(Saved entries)
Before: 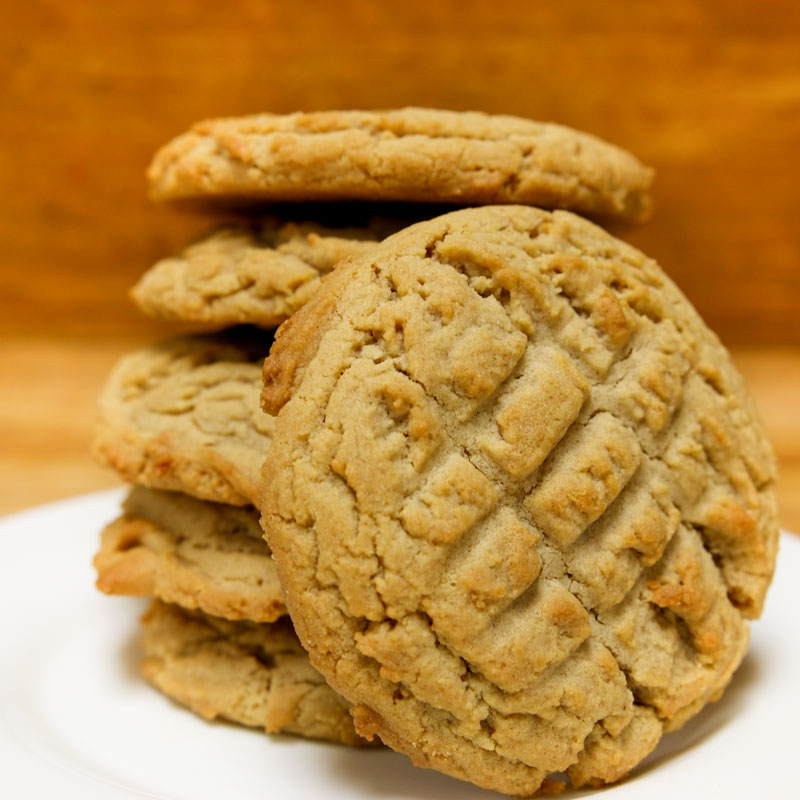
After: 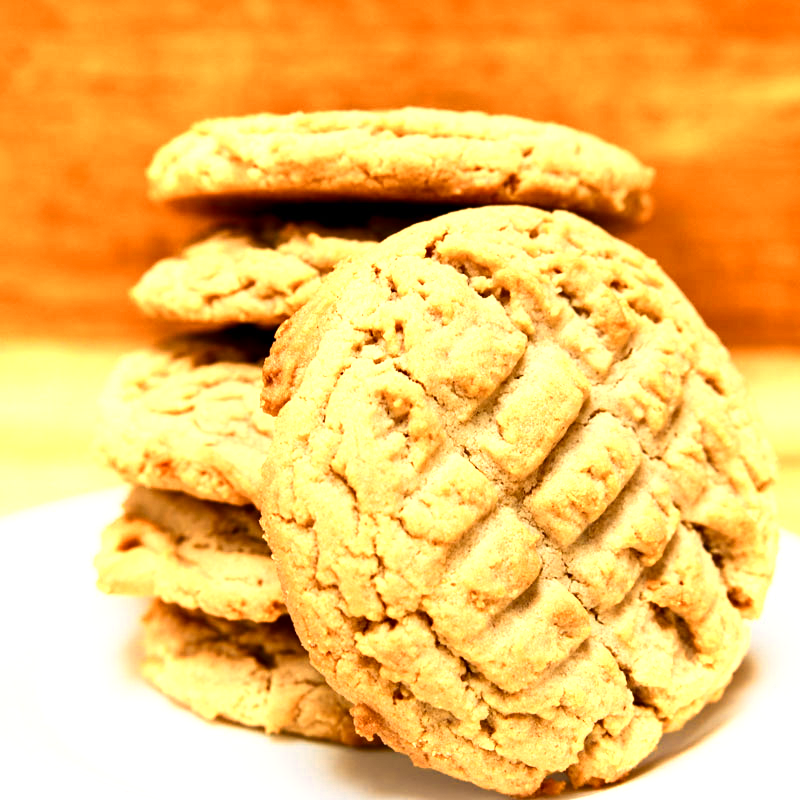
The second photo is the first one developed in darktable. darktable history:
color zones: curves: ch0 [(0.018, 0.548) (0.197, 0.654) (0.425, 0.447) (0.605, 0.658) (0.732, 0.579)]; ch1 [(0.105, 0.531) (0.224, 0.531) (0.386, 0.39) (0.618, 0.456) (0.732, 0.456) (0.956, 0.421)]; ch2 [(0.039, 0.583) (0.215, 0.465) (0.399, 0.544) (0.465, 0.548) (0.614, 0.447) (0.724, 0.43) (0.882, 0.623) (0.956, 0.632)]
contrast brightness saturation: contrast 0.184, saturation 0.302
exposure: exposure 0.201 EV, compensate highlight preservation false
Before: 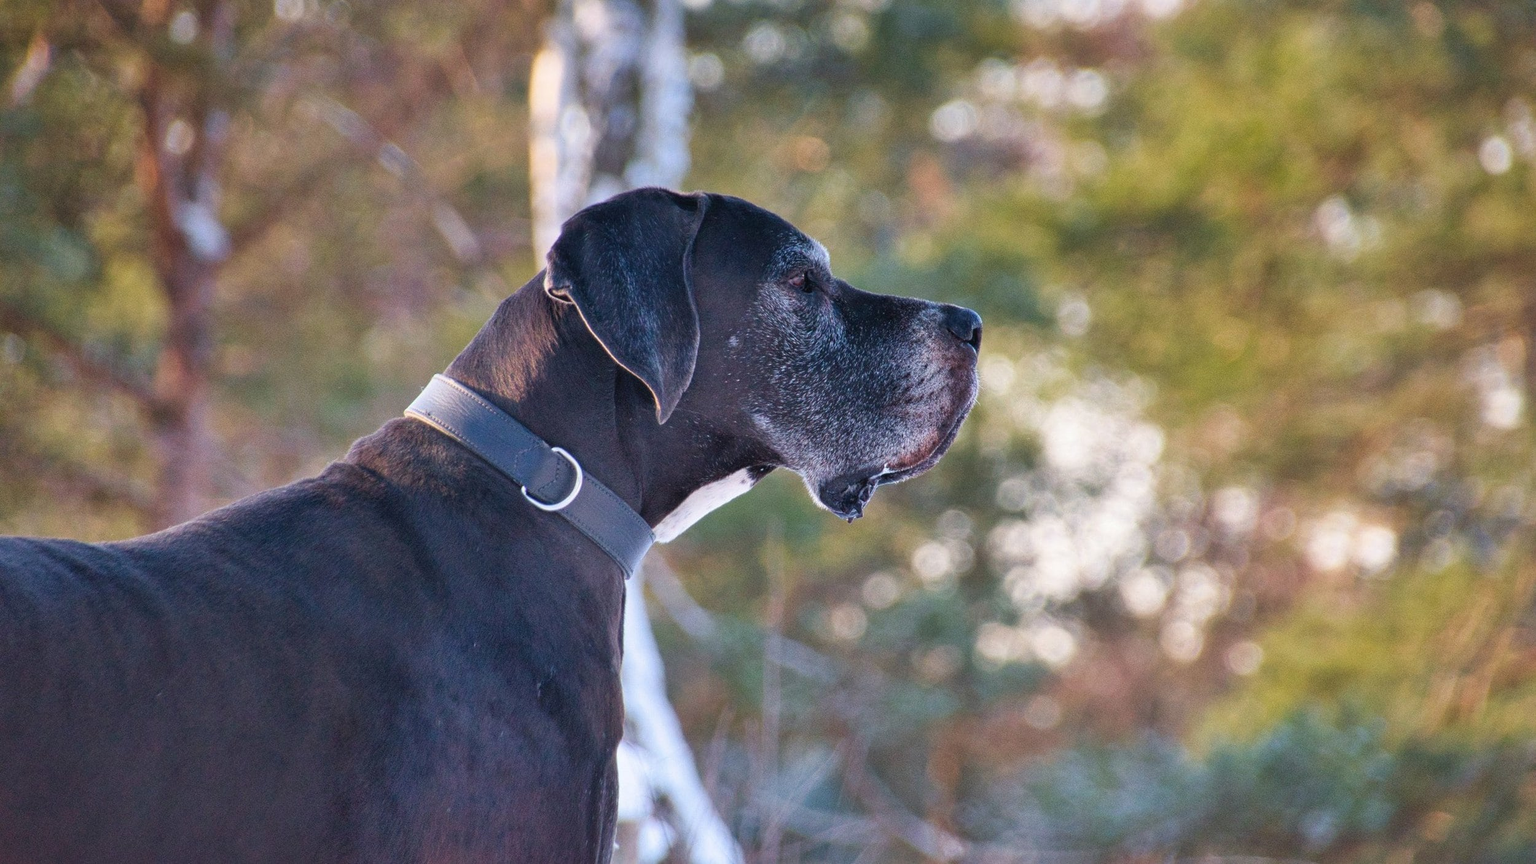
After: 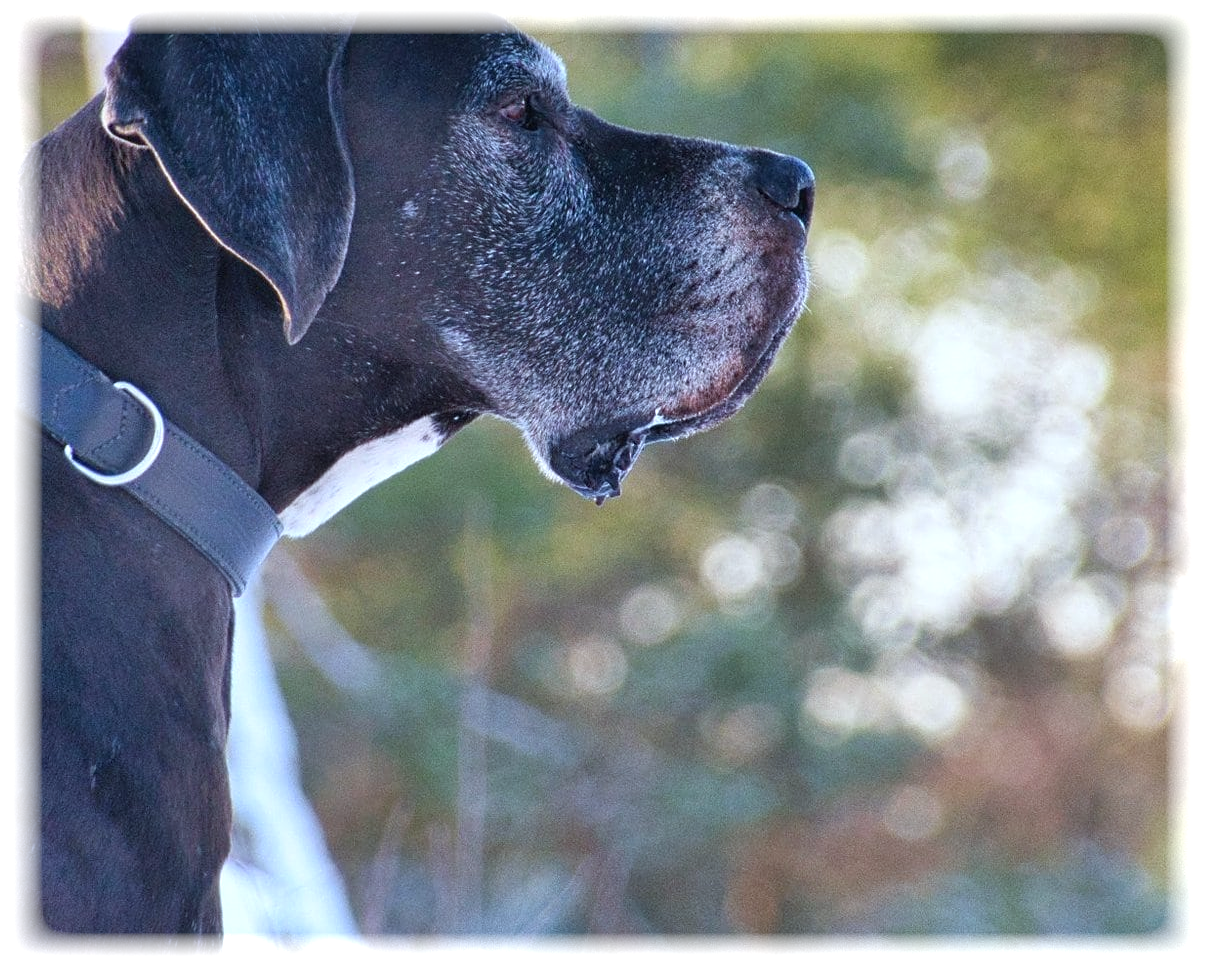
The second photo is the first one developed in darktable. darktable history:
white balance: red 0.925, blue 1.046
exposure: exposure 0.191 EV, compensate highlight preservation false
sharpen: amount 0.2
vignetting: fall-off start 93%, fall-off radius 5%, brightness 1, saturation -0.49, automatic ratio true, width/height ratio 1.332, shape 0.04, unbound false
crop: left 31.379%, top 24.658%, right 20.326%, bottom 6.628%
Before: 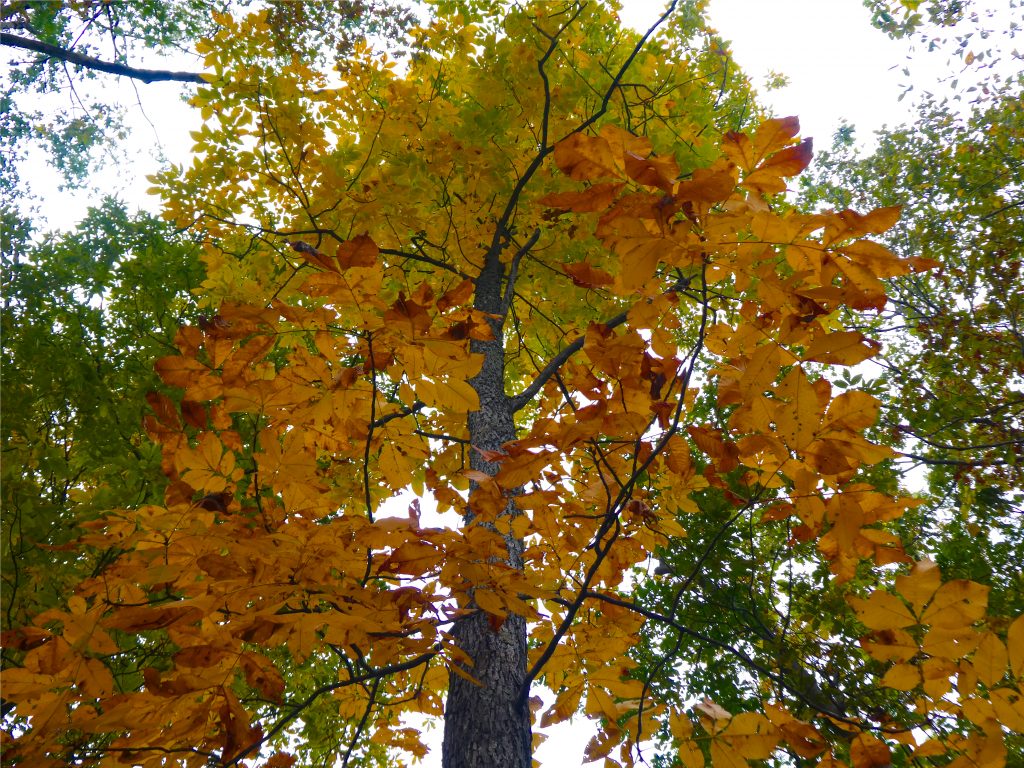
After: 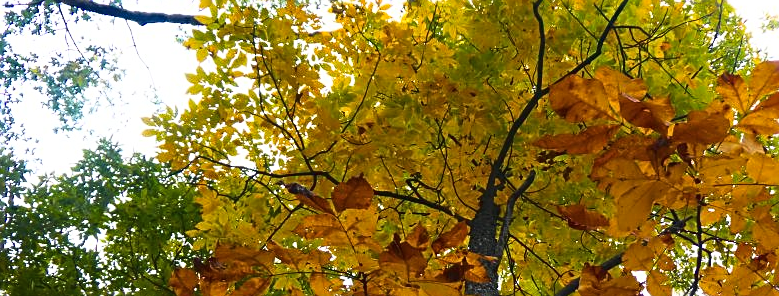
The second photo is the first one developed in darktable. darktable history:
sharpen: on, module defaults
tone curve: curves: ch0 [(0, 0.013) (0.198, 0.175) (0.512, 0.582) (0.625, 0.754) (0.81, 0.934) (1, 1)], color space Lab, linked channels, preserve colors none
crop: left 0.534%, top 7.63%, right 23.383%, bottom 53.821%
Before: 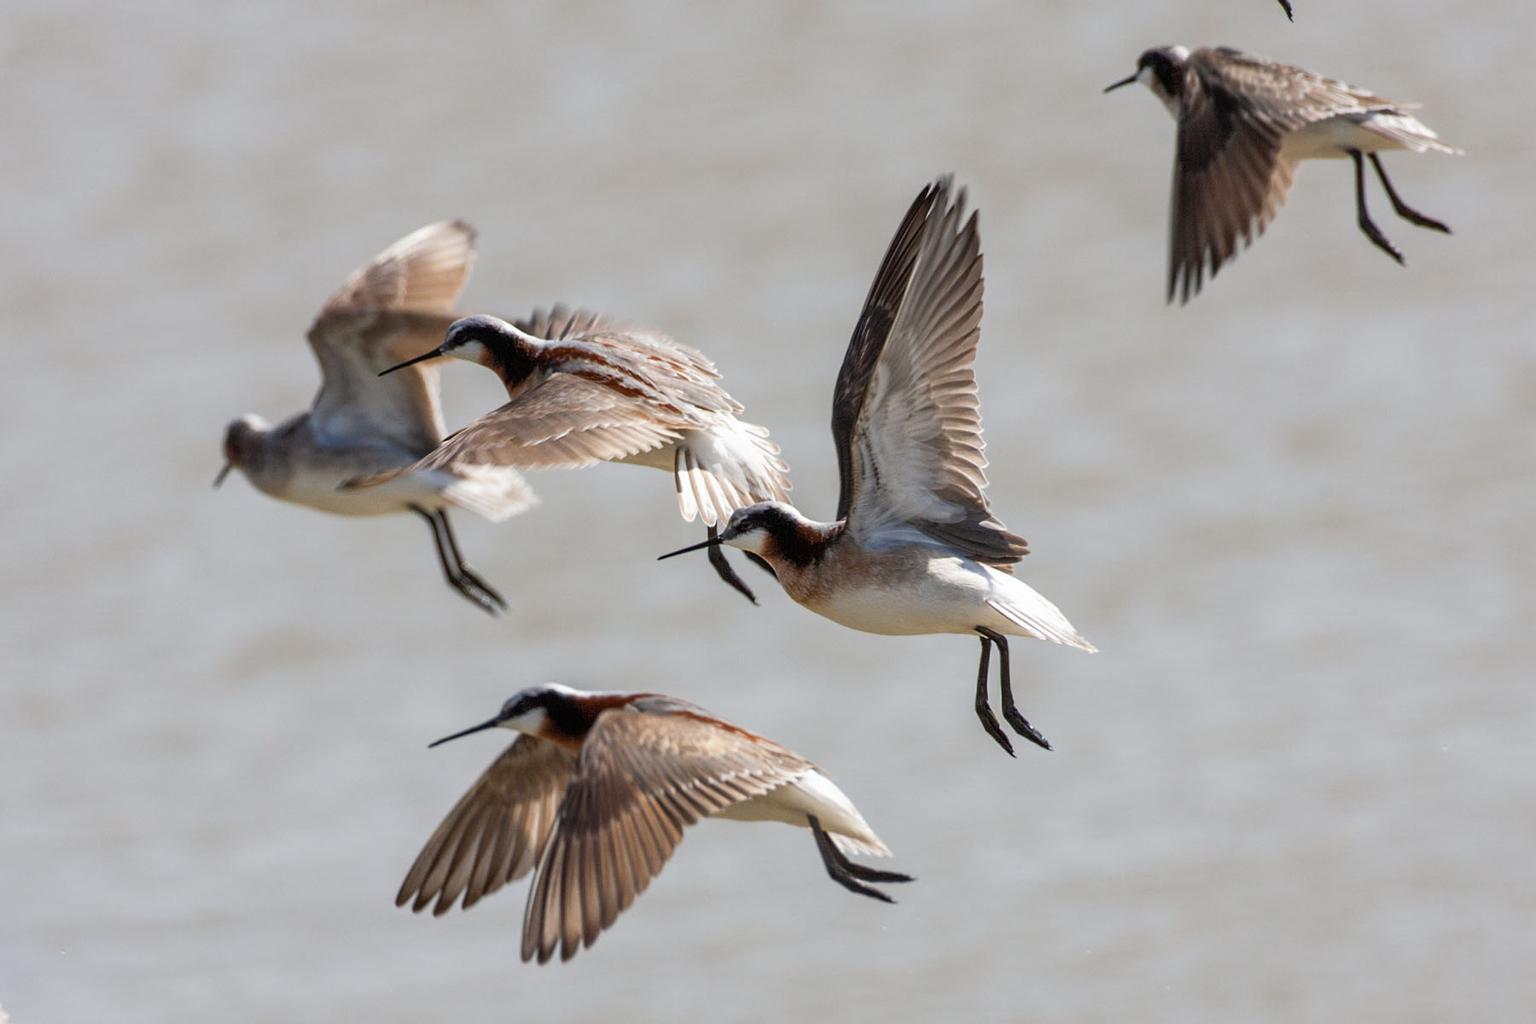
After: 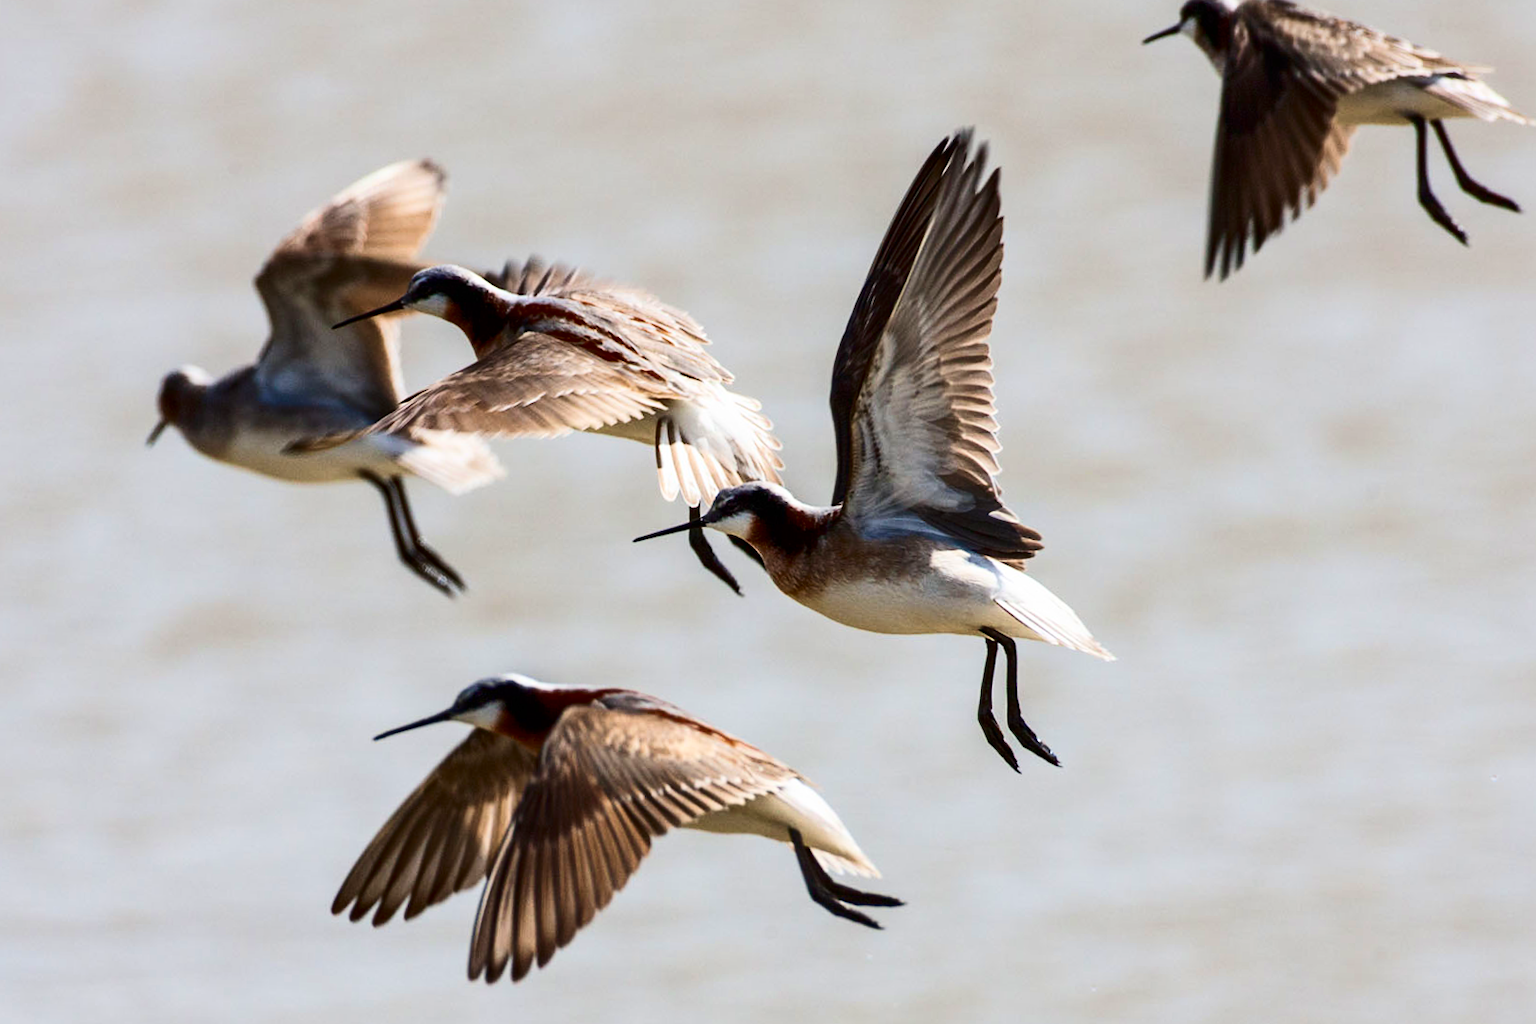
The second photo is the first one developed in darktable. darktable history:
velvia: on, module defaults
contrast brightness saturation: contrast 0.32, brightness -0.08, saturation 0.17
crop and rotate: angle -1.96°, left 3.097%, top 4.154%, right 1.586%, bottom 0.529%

(What needs to be done)
Write out every line of the rows above again without any change, leaving out the pictures.

(The solution)
Before: 
After: 
The second photo is the first one developed in darktable. darktable history:
color zones: curves: ch0 [(0.018, 0.548) (0.197, 0.654) (0.425, 0.447) (0.605, 0.658) (0.732, 0.579)]; ch1 [(0.105, 0.531) (0.224, 0.531) (0.386, 0.39) (0.618, 0.456) (0.732, 0.456) (0.956, 0.421)]; ch2 [(0.039, 0.583) (0.215, 0.465) (0.399, 0.544) (0.465, 0.548) (0.614, 0.447) (0.724, 0.43) (0.882, 0.623) (0.956, 0.632)]
contrast brightness saturation: contrast 0.184, saturation 0.302
exposure: exposure 0.201 EV, compensate highlight preservation false
Before: 
After: 
The second photo is the first one developed in darktable. darktable history:
white balance: red 0.925, blue 1.046
exposure: exposure 0.191 EV, compensate highlight preservation false
sharpen: amount 0.2
vignetting: fall-off start 93%, fall-off radius 5%, brightness 1, saturation -0.49, automatic ratio true, width/height ratio 1.332, shape 0.04, unbound false
crop: left 31.379%, top 24.658%, right 20.326%, bottom 6.628%
Before: 
After: 
The second photo is the first one developed in darktable. darktable history:
sharpen: on, module defaults
tone curve: curves: ch0 [(0, 0.013) (0.198, 0.175) (0.512, 0.582) (0.625, 0.754) (0.81, 0.934) (1, 1)], color space Lab, linked channels, preserve colors none
crop: left 0.534%, top 7.63%, right 23.383%, bottom 53.821%
Before: 
After: 
The second photo is the first one developed in darktable. darktable history:
velvia: on, module defaults
contrast brightness saturation: contrast 0.32, brightness -0.08, saturation 0.17
crop and rotate: angle -1.96°, left 3.097%, top 4.154%, right 1.586%, bottom 0.529%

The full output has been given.